### Task objective
Write out the stretch from the start of the lines through the line containing "family: Fringillidae", switching "phylum" to "division" and leaving everything else unchanged.

[Stored entries]
──────

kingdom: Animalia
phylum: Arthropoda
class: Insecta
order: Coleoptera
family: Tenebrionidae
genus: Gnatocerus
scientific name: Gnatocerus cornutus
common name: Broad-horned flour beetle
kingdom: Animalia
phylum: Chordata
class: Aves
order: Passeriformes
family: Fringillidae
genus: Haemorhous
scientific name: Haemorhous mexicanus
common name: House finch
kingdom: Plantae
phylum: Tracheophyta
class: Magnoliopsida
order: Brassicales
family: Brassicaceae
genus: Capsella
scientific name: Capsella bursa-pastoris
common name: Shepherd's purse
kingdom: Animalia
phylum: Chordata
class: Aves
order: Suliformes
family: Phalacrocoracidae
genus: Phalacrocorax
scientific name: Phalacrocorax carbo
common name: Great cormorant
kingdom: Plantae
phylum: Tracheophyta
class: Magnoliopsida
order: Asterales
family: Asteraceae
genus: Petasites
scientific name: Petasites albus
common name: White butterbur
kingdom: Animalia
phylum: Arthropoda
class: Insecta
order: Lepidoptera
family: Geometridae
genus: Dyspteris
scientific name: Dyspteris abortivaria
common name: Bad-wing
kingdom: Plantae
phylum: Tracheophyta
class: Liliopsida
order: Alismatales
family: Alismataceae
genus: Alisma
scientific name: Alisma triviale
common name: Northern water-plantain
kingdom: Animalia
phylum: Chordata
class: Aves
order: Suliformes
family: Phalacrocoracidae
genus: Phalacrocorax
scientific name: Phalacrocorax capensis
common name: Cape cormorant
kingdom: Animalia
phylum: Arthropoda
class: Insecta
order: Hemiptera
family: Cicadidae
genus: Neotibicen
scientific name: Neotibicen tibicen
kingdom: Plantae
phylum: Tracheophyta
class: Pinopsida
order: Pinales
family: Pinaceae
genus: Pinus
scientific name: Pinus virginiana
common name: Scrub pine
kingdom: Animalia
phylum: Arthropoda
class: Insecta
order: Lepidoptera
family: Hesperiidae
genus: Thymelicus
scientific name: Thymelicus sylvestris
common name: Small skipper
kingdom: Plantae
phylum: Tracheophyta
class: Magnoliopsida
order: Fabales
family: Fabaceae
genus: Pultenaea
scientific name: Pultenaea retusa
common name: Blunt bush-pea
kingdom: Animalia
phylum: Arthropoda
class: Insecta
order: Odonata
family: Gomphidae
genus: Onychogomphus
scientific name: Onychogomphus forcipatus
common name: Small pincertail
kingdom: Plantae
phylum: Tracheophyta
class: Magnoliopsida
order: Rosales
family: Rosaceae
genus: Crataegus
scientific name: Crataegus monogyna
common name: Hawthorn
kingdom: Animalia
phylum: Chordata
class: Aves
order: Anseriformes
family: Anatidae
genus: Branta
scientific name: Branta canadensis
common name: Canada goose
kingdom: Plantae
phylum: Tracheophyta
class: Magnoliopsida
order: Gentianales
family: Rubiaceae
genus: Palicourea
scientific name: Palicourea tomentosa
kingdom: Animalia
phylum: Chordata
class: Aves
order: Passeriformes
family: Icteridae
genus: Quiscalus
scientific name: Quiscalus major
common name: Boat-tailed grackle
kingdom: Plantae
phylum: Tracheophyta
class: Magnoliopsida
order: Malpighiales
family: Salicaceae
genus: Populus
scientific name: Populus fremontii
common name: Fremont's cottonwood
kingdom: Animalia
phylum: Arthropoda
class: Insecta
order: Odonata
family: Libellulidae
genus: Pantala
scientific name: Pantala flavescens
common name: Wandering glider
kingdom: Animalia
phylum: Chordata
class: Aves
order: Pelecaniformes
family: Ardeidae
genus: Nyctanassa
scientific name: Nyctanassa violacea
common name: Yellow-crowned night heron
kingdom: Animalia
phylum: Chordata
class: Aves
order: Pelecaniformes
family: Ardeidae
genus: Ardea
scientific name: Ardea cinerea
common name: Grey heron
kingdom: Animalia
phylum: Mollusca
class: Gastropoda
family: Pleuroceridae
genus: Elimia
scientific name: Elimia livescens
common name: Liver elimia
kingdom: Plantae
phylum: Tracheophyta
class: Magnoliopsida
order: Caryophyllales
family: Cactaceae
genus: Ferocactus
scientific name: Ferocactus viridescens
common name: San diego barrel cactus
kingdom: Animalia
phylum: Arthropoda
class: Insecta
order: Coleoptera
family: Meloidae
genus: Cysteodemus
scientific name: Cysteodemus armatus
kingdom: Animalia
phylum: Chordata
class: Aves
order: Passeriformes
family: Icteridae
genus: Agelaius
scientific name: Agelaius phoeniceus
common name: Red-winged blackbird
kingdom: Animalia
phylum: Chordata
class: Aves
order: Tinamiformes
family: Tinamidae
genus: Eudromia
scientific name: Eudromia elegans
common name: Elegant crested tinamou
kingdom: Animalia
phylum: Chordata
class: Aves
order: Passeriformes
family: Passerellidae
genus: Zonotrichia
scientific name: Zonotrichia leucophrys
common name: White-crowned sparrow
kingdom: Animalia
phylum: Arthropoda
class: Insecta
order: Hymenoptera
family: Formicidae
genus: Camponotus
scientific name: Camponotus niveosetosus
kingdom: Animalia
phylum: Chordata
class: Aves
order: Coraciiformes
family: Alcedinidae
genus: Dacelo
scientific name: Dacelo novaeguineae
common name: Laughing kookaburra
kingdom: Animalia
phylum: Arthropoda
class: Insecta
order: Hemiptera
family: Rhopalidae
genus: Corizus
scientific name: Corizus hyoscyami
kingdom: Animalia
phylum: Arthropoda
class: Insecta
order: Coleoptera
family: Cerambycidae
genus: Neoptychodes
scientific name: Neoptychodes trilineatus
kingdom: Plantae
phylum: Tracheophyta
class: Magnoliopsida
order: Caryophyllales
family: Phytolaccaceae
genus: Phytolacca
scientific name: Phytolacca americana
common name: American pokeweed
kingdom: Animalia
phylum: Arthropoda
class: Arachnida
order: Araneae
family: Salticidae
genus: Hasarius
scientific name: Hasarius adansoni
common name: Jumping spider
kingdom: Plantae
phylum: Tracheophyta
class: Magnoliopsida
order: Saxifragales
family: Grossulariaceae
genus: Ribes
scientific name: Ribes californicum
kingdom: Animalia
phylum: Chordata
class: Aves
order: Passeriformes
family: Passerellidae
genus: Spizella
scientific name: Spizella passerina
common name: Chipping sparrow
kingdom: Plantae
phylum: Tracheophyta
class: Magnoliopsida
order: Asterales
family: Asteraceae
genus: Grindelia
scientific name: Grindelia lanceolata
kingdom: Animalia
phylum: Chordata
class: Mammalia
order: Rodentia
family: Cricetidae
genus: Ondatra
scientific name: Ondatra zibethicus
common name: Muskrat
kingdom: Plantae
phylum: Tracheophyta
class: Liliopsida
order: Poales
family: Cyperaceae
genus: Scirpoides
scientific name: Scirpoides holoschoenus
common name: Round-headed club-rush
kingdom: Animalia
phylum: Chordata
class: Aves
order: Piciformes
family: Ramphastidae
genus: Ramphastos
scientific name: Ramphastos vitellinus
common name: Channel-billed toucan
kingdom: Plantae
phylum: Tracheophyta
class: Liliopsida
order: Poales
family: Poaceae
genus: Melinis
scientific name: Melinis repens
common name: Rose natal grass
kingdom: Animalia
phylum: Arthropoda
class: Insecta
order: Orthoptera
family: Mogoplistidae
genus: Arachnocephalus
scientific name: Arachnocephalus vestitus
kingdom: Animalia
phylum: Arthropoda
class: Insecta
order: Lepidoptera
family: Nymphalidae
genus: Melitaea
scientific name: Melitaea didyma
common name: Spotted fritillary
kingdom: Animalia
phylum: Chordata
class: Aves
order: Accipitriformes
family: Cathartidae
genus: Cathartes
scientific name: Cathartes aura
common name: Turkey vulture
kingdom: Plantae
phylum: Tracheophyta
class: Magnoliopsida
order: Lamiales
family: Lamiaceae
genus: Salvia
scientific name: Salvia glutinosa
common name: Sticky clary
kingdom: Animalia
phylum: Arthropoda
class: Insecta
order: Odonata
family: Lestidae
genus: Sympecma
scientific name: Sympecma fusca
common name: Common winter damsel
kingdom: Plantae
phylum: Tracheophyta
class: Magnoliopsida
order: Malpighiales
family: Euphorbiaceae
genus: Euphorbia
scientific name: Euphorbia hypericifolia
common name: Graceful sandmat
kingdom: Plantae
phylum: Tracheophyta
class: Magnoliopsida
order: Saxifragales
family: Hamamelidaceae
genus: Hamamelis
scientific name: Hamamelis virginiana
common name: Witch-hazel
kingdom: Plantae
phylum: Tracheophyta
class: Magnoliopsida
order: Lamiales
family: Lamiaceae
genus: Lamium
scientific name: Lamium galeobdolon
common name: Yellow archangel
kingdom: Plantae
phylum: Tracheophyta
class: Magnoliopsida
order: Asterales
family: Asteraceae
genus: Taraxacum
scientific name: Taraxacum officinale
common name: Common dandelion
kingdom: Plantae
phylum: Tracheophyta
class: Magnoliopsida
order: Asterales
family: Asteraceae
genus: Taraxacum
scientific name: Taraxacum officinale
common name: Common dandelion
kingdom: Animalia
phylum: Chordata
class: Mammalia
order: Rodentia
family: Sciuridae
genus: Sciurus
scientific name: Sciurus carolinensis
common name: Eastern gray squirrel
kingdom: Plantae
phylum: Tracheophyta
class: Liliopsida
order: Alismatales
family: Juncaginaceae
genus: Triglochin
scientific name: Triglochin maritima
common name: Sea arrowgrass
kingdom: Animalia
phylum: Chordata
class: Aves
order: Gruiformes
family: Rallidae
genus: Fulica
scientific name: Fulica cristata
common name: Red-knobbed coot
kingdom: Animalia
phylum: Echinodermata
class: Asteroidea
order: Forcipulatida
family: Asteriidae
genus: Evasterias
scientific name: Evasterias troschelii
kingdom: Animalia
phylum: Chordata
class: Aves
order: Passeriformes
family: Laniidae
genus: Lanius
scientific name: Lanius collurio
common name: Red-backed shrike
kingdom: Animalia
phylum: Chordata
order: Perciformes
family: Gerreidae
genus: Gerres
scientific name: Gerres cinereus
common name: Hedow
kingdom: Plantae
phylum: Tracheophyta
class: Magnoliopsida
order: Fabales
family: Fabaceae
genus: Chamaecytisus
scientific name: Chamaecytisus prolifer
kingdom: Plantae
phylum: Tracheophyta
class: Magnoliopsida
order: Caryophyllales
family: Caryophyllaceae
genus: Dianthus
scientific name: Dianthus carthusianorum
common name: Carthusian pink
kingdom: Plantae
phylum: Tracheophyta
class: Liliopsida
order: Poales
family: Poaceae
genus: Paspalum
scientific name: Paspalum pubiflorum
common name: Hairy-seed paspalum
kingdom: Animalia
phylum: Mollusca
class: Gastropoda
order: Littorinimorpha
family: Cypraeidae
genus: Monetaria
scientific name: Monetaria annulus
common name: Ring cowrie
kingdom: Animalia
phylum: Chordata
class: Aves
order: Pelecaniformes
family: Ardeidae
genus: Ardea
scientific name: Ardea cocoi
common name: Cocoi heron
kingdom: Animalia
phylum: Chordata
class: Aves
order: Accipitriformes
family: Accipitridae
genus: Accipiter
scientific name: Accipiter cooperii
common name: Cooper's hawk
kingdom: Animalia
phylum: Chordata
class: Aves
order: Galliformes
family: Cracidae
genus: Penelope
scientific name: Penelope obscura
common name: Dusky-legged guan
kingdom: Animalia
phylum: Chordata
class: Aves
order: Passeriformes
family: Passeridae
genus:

──────

### Task answer
kingdom: Animalia
division: Arthropoda
class: Insecta
order: Coleoptera
family: Tenebrionidae
genus: Gnatocerus
scientific name: Gnatocerus cornutus
common name: Broad-horned flour beetle
kingdom: Animalia
division: Chordata
class: Aves
order: Passeriformes
family: Fringillidae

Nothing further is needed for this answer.